[[ MATERIAL SUPPLIED, beginning ]]

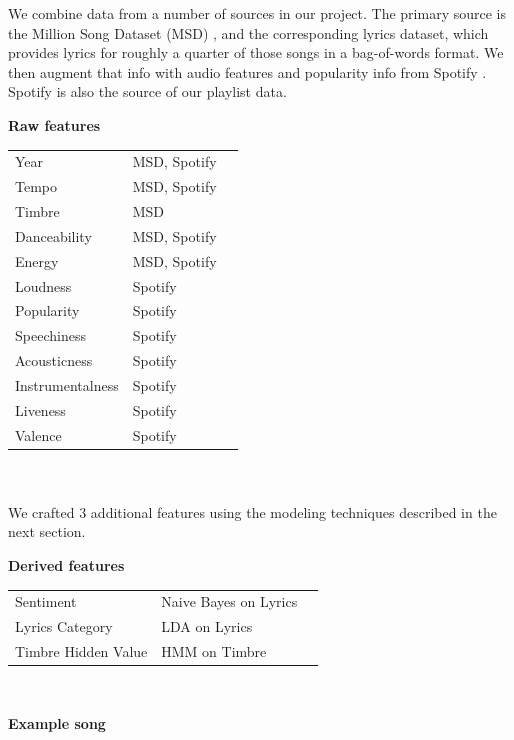 \documentclass[acmtog]{acmart}
\begin{document}
We combine data from a number of sources in our project. The primary source is the Million Song Dataset (MSD) \cite{msd}, and the corresponding lyrics dataset, which provides lyrics for roughly a quarter of those songs in a bag-of-words format. We then augment that info with audio features and popularity info from Spotify \cite{spotify}. Spotify is also the source of our playlist data.
\\
\begin{center} \textbf{Raw features} \end{center}
\begin{tabular}{lll}
Year              & MSD, Spotify    \\
Tempo             & MSD, Spotify    \\
Timbre            & MSD             \\
Danceability      & MSD, Spotify    \\
Energy            & MSD, Spotify    \\
Loudness          & Spotify         \\
Popularity        & Spotify         \\
Speechiness       & Spotify         \\
Acousticness      & Spotify         \\
Instrumentalness  & Spotify         \\
Liveness          & Spotify         \\
Valence           & Spotify         \\
\end{tabular}
\\\\
We crafted 3 additional features using the modeling techniques described in the next section.
\begin{center} \textbf{Derived features} \end{center}
\begin{tabular}{lll}
Sentiment             & Naive Bayes on Lyrics   \\
Lyrics Category       & LDA on Lyrics           \\
Timbre Hidden Value   & HMM on Timbre           \\
\end{tabular}
\\
\begin{center} \textbf{Example song} \end{center}
\end{document}
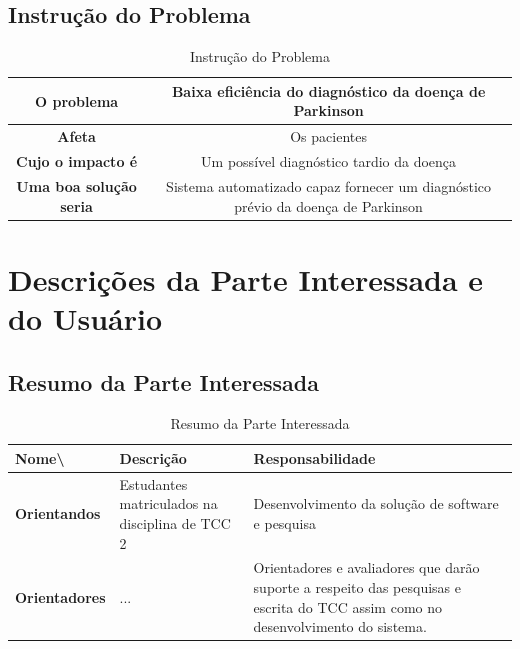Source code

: \begin{anexosenv}
	\subsection{Instrução do Problema}

	\begin{table}[]
		\centering
		\caption{Instrução do Problema}
		\begin{tabular}{|c|c|}
			\hline
			\textbf{O problema}            & Baixa eficiência do diagnóstico da doença de Parkinson                           \\ \hline
			\textbf{Afeta}                 & Os pacientes                                                                     \\ \hline
			\textbf{Cujo o impacto é}      & Um possível diagnóstico tardio da doença                                         \\ \hline
			\textbf{Uma boa solução seria} & Sistema automatizado capaz fornecer um diagnóstico prévio da doença de Parkinson \\ \hline
		\end{tabular}
		\label{table:Instrução do Problema}
	\end{table}

	\section{Descrições da Parte Interessada e do Usuário}

	\subsection{Resumo da Parte Interessada}

	\begin{table}[]
		\centering
		\caption{Resumo da Parte Interessada}
		\begin{tabular}{@{}|l|l|l|@{}}
			\toprule
			\textbf{Nome\textbackslash{}} & \textbf{Descrição}                             & \textbf{Responsabilidade}                                                                                                        \\ \midrule
			\textbf{Orientandos}          & Estudantes matriculados na disciplina de TCC 2 & Desenvolvimento da solução de software e pesquisa                                                                                \\ \midrule
			\textbf{Orientadores}         & ...                                            & Orientadores e avaliadores que darão suporte a respeito das pesquisas e escrita do TCC assim como no desenvolvimento do sistema. \\ \bottomrule
		\end{tabular}
		\label{table:Resumo da Parte Interessada}
	\end{table}


\end{anexosenv}
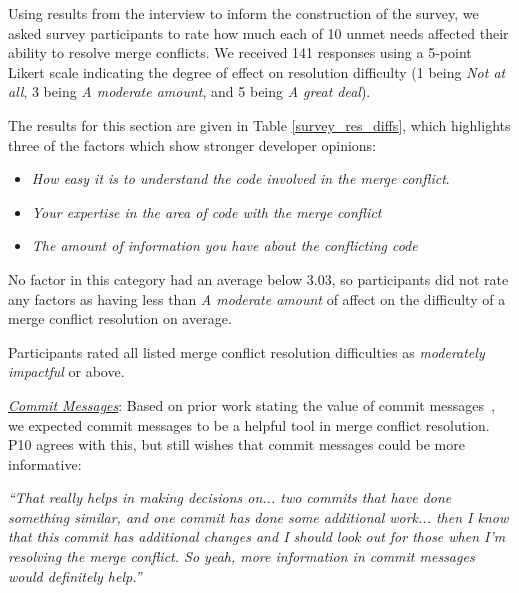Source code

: Using results from the interview to inform the construction of the survey, we asked survey participants to rate how much each of 10 unmet needs affected their ability to resolve merge conflicts.
We received 141 responses using a 5-point Likert scale indicating the degree of effect on resolution difficulty (1 being \textit{Not at all}, 3 being \textit{A moderate amount}, and 5 being \textit{A great deal}).

The results for this section are given in Table \ref{survey_res_diffs}, which highlights three of the factors which show stronger developer opinions:
\begin{itemize}
\item \textit{How easy it is to understand the code involved in the merge conflict}. 
\item \textit{Your expertise in the area of code with the merge conflict}
\item \textit{The amount of information you have about the conflicting code} 
\end{itemize} 

No factor in this category had an average below 3.03, so participants did not rate any factors as having less than \textit{A moderate amount} of affect on the difficulty of a merge conflict resolution on average.
\begin{tcolorbox}[enhanced,minipage boxed title,enhanced,title={Takeaway \arabic{takeawaycounter}},
attach boxed title to top left=
{xshift=0mm,yshift=-1mm},
boxed title style={size=small}]
Participants rated all listed merge conflict resolution difficulties as \textit{moderately impactful} or above.
\end{tcolorbox}
\addtocounter{takeawaycounter}{1}

\underline{\textit{Commit Messages}}:
Based on prior work stating the value of commit messages~\cite{yamauchi2014clustering}\cite{hindle2009automatic}\cite{cortes2014automatically}\cite{hattori2008nature}, we expected commit messages to be a helpful tool in merge conflict resolution. 
P10 agrees with this, but still wishes that commit messages could be more informative:
\begin{displayquote}
	\textit{``That really helps in making decisions on... two commits that have done something similar, and one commit has done some additional work... then I know that this commit has additional changes and I should look out for those when I'm resolving the merge conflict. So yeah, more information in commit messages would definitely help.''}
\end{displayquote}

[[ MATERIAL SUPPLIED, end ]]

### YOUR GOAL
What you output must match the data exactly, apart from the pictures, which are left out.

### SOLUTION BELOW
 \documentclass[acmtog]{acmart}
\begin{document}
We combine data from a number of sources in our project. The primary source is the Million Song Dataset (MSD) \cite{msd}, and the corresponding lyrics dataset, which provides lyrics for roughly a quarter of those songs in a bag-of-words format. We then augment that info with audio features and popularity info from Spotify \cite{spotify}. Spotify is also the source of our playlist data.
\\
\begin{center} \textbf{Raw features} \end{center}
\begin{tabular}{lll}
Year              & MSD, Spotify    \\
Tempo             & MSD, Spotify    \\
Timbre            & MSD             \\
Danceability      & MSD, Spotify    \\
Energy            & MSD, Spotify    \\
Loudness          & Spotify         \\
Popularity        & Spotify         \\
Speechiness       & Spotify         \\
Acousticness      & Spotify         \\
Instrumentalness  & Spotify         \\
Liveness          & Spotify         \\
Valence           & Spotify         \\
\end{tabular}
\\\\
We crafted 3 additional features using the modeling techniques described in the next section.
\begin{center} \textbf{Derived features} \end{center}
\begin{tabular}{lll}
Sentiment             & Naive Bayes on Lyrics   \\
Lyrics Category       & LDA on Lyrics           \\
Timbre Hidden Value   & HMM on Timbre           \\
\end{tabular}
\\
\begin{center} \textbf{Example song} \end{center}
\end{document}
Source code

: \begin{anexosenv}
	\subsection{Instrução do Problema}

	\begin{table}[]
		\centering
		\caption{Instrução do Problema}
		\begin{tabular}{|c|c|}
			\hline
			\textbf{O problema}            & Baixa eficiência do diagnóstico da doença de Parkinson                           \\ \hline
			\textbf{Afeta}                 & Os pacientes                                                                     \\ \hline
			\textbf{Cujo o impacto é}      & Um possível diagnóstico tardio da doença                                         \\ \hline
			\textbf{Uma boa solução seria} & Sistema automatizado capaz fornecer um diagnóstico prévio da doença de Parkinson \\ \hline
		\end{tabular}
		\label{table:Instrução do Problema}
	\end{table}

	\section{Descrições da Parte Interessada e do Usuário}

	\subsection{Resumo da Parte Interessada}

	\begin{table}[]
		\centering
		\caption{Resumo da Parte Interessada}
		\begin{tabular}{@{}|l|l|l|@{}}
			\toprule
			\textbf{Nome\textbackslash{}} & \textbf{Descrição}                             & \textbf{Responsabilidade}                                                                                                        \\ \midrule
			\textbf{Orientandos}          & Estudantes matriculados na disciplina de TCC 2 & Desenvolvimento da solução de software e pesquisa                                                                                \\ \midrule
			\textbf{Orientadores}         & ...                                            & Orientadores e avaliadores que darão suporte a respeito das pesquisas e escrita do TCC assim como no desenvolvimento do sistema. \\ \bottomrule
		\end{tabular}
		\label{table:Resumo da Parte Interessada}
	\end{table}


\end{anexosenv}
Source code

: Using results from the interview to inform the construction of the survey, we asked survey participants to rate how much each of 10 unmet needs affected their ability to resolve merge conflicts.
We received 141 responses using a 5-point Likert scale indicating the degree of effect on resolution difficulty (1 being \textit{Not at all}, 3 being \textit{A moderate amount}, and 5 being \textit{A great deal}).

The results for this section are given in Table \ref{survey_res_diffs}, which highlights three of the factors which show stronger developer opinions:
\begin{itemize}
\item \textit{How easy it is to understand the code involved in the merge conflict}. 
\item \textit{Your expertise in the area of code with the merge conflict}
\item \textit{The amount of information you have about the conflicting code} 
\end{itemize} 

No factor in this category had an average below 3.03, so participants did not rate any factors as having less than \textit{A moderate amount} of affect on the difficulty of a merge conflict resolution on average.
\begin{tcolorbox}[enhanced,minipage boxed title,enhanced,title={Takeaway \arabic{takeawaycounter}},
attach boxed title to top left=
{xshift=0mm,yshift=-1mm},
boxed title style={size=small}]
Participants rated all listed merge conflict resolution difficulties as \textit{moderately impactful} or above.
\end{tcolorbox}
\addtocounter{takeawaycounter}{1}

\underline{\textit{Commit Messages}}:
Based on prior work stating the value of commit messages~\cite{yamauchi2014clustering}\cite{hindle2009automatic}\cite{cortes2014automatically}\cite{hattori2008nature}, we expected commit messages to be a helpful tool in merge conflict resolution. 
P10 agrees with this, but still wishes that commit messages could be more informative:
\begin{displayquote}
	\textit{``That really helps in making decisions on... two commits that have done something similar, and one commit has done some additional work... then I know that this commit has additional changes and I should look out for those when I'm resolving the merge conflict. So yeah, more information in commit messages would definitely help.''}
\end{displayquote}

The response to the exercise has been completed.